- **Extract to read**
· · · ·

And the story demonstrates a cardinal rule implicit in stress, health, and human behavior. According to R. H. Schuller, “It is not what happens to you in life that makes the difference. It is how you react to each circumstance you encounter that determines the result. Every human being in the same situation has the possibilities of choosing how he will react – either positively or negatively.”
Thus, stress is not necessarily caused by stressor agents; rather, it is caused by the way stressor agents are perceived, interpreted, or appraised in each individual case. Outside events and people upset some more than others, because they are looked upon and dealt with in entirely different ways. The stressors may even be the same in each case, yet the reaction will almost always be different in different people.
Armed with that kind of information, it would seem that we can greatly improve our reactions to stressful situations. We can actually prevent stress from negatively affecting our lives. What seems to be a cruel world to one person might be filled with challenge and opportunity to another. It is our reaction that makes the difference.
The Devil’s Wedge
Are you familiar with the old fable about the devil’s sale? It’s interesting. And like most old fables, it has a moral that’s worth thinking about. The story goes that Satan was having a sale of his wares. There on display and offered for sale were the rapier of jealousy, the dagger of fear, and the strangling noose of hatred, each with its own high price. But standing alone on a purple pedestal, gleaming in the light was a worn and battered wedge. This was the devil’s most prized possession. For with it alone, he could stay in business, and this was not for sale. It was the wedge of discouragement.
The devil prizes the wedge of discouragement above all else because of its enfeebling, demoralizing effect. Hatred, fear, or jealousy may lead an immature person to act unwisely, to fight or run or grab, but at least he acts. Discouragement, on the other hand, harms more than any of these – it causes you to sit down, pity yourself, and do nothing.
This doesn’t have to happen, but unfortunately it all too frequently does. Not until we realize that discouragement is often a form of self-pity do we begin to take stock of ourselves and our predicament and decide to act, to do something that would take us out of an unpleasant situation. The answer to discouragement, to self-pity, then, is intelligent action.

· · · ·

- **Your instructions**
Answer these questions on the passage about stress and discouragement:
1. What does the passage say actually causes stress, if not the stressor agents themselves?
2. What item stands alone on the purple pedestal at the devil's sale?
3. What does the passage name as the answer to discouragement?

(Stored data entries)
· · · ·

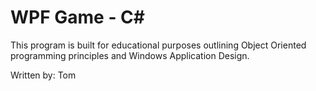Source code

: # WPF Game - C#

This program is built for educational purposes outlining Object Oriented programming principles and Windows Application Design.

Written by: Tom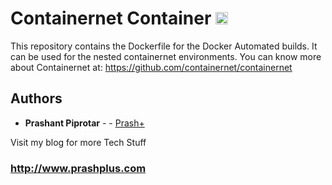 # Containernet Container [<img alt="Build Status" src="https://travis-ci.org/prashplus/containernet-docker.svg?branch=master" height="20">][travis-url]

This repository contains the Dockerfile for the Docker Automated builds. It can be used for the nested containernet environments.
You can know more about Containernet at: https://github.com/containernet/containernet



## Authors

* **Prashant Piprotar** - - [Prash+](https://github.com/prashplus)

Visit my blog for more Tech Stuff
### http://www.prashplus.com

[travis-url]: https://travis-ci.org/prashplus/containernet-docker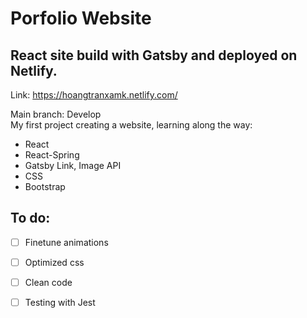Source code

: 
# Porfolio Website
## React site build with Gatsby and deployed on Netlify. 
Link: https://hoangtranxamk.netlify.com/

Main branch: Develop
<br />
My first project creating a website, learning along the way:
- React
- React-Spring
- Gatsby Link, Image API
- CSS
- Bootstrap

## To do:
- [ ] Finetune animations
- [ ] Optimized css
- [ ] Clean code
- [ ] Testing with Jest



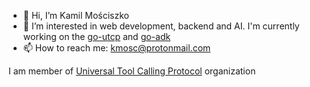 - 👋 Hi, I’m Kamil Mościszko
- 👀 I’m interested in web development, backend and AI. I'm currently working on the [go-utcp](https://github.com/universal-tool-calling-protocol/go-utcp) and [go-adk](https://github.com/Raezil/go-agent-development-kit)
- 📫 How to reach me: kmosc@protonmail.com

I am member of [Universal Tool Calling Protocol](https://github.com/universal-tool-calling-protocol) organization

<!---
Raezil/Raezil is a ✨ special ✨ repository because its `README.md` (this file) appears on your GitHub profile.
You can click the Preview link to take a look at your changes.
--->
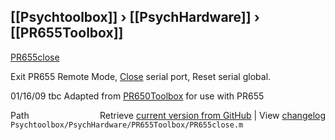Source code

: ## [[Psychtoolbox]] &#8250; [[PsychHardware]] &#8250; [[PR655Toolbox]]

[PR655close](PR655close)  
  
Exit PR655 Remote Mode, [Close](Close) serial port, Reset serial global.  
  
01/16/09    tbc   Adapted from [PR650Toolbox](PR650Toolbox) for use with PR655  
  




<div class="code_header" style="text-align:right;">
  <span style="float:left;">Path&nbsp;&nbsp;</span> <span class="counter">Retrieve <a href=
  "https://raw.github.com/Psychtoolbox-3/Psychtoolbox-3/beta/Psychtoolbox/PsychHardware/PR655Toolbox/PR655close.m">current version from GitHub</a> | View <a href=
  "https://github.com/Psychtoolbox-3/Psychtoolbox-3/commits/beta/Psychtoolbox/PsychHardware/PR655Toolbox/PR655close.m">changelog</a></span>
</div>
<div class="code">
  <code>Psychtoolbox/PsychHardware/PR655Toolbox/PR655close.m</code>
</div>

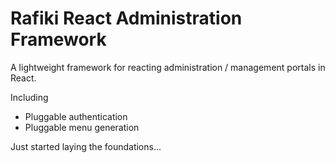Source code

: # Rafiki React Administration Framework

A lightweight framework for reacting administration / management portals in React.

Including

* Pluggable authentication
* Pluggable menu generation

Just started laying the foundations...
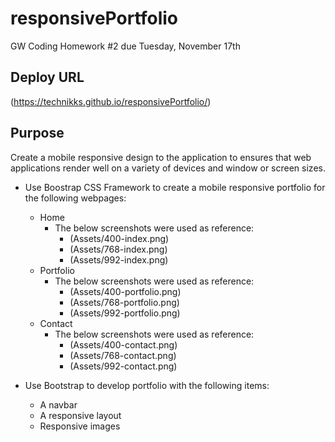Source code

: # responsivePortfolio
GW Coding Homework #2 due Tuesday, November 17th

## Deploy URL
(https://technikks.github.io/responsivePortfolio/)

## Purpose
Create a mobile responsive design to the application to ensures that web applications render well on a variety of devices and window or screen sizes. 

* Use Boostrap CSS Framework to create a mobile responsive portfolio for the following webpages: 
    * Home
        * The below screenshots were used as reference: 
            * (Assets/400-index.png)
            * (Assets/768-index.png)
            * (Assets/992-index.png)
    * Portfolio
        * The below screenshots were used as reference: 
            * (Assets/400-portfolio.png)
            * (Assets/768-portfolio.png)
            * (Assets/992-portfolio.png)
    * Contact
        * The below screenshots were used as reference: 
            * (Assets/400-contact.png)
            * (Assets/768-contact.png)
            * (Assets/992-contact.png)

* Use Bootstrap to develop portfolio with the following items: 
    * A navbar
    * A responsive layout
    * Responsive images
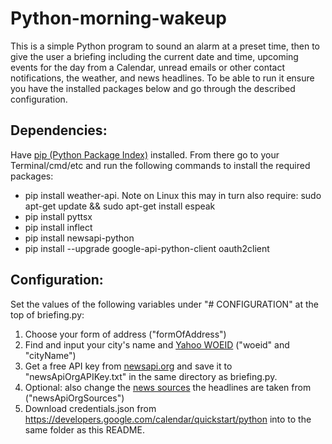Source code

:<h1>Python-morning-wakeup</h1>
<p>This is a simple Python program to sound an alarm at a preset time, then to give the user a briefing including the current date and time, upcoming events for the day from a Calendar, unread emails or other contact notifications, the weather, and news headlines. To be able to run it ensure you have the installed packages below and go through the described configuration.</p>

<h2>Dependencies:</h2>
<p>Have <a href="https://pypi.org/project/pip/">pip (Python Package Index)</a> installed. From there go to your Terminal/cmd/etc and run the following commands to install the required packages:</p>
<ul>
<li>pip install weather-api. Note on Linux this may in turn also require: sudo apt-get update && sudo apt-get install espeak</li>
<li>pip install pyttsx</li>
<li>pip install inflect</li>
<li>pip install newsapi-python</li>
<li>pip install --upgrade google-api-python-client oauth2client</li>
</ul>

<h2>Configuration:</h2>
<p>Set the values of the following variables under "# CONFIGURATION" at the top of briefing.py:</hp>
<ol>
<li>Choose your form of address ("formOfAddress")</li>
<li>Find and input your city's name and <a href="https://developer.yahoo.com/weather/documentation.html">Yahoo WOEID</a> ("woeid" and "cityName")</li>
<li>Get a free API key from <a href="https://newsapi.org/">newsapi.org</a> and save it to "newsApiOrgAPIKey.txt" in the same directory as briefing.py.</li>
<li>Optional: also change the <a href="https://newsapi.org/docs/endpoints/sources">news sources</a> the headlines are taken from ("newsApiOrgSources")</li>
<li>Download credentials.json from <a href="https://developers.google.com/calendar/quickstart/python">https://developers.google.com/calendar/quickstart/python</a> into to the same folder as this README.</li>
</ol>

· · · ·

- **Solved problem**
1. The way stressor agents are perceived, interpreted, or appraised in each individual case.
2. A worn and battered wedge, the wedge of discouragement.
3. Intelligent action.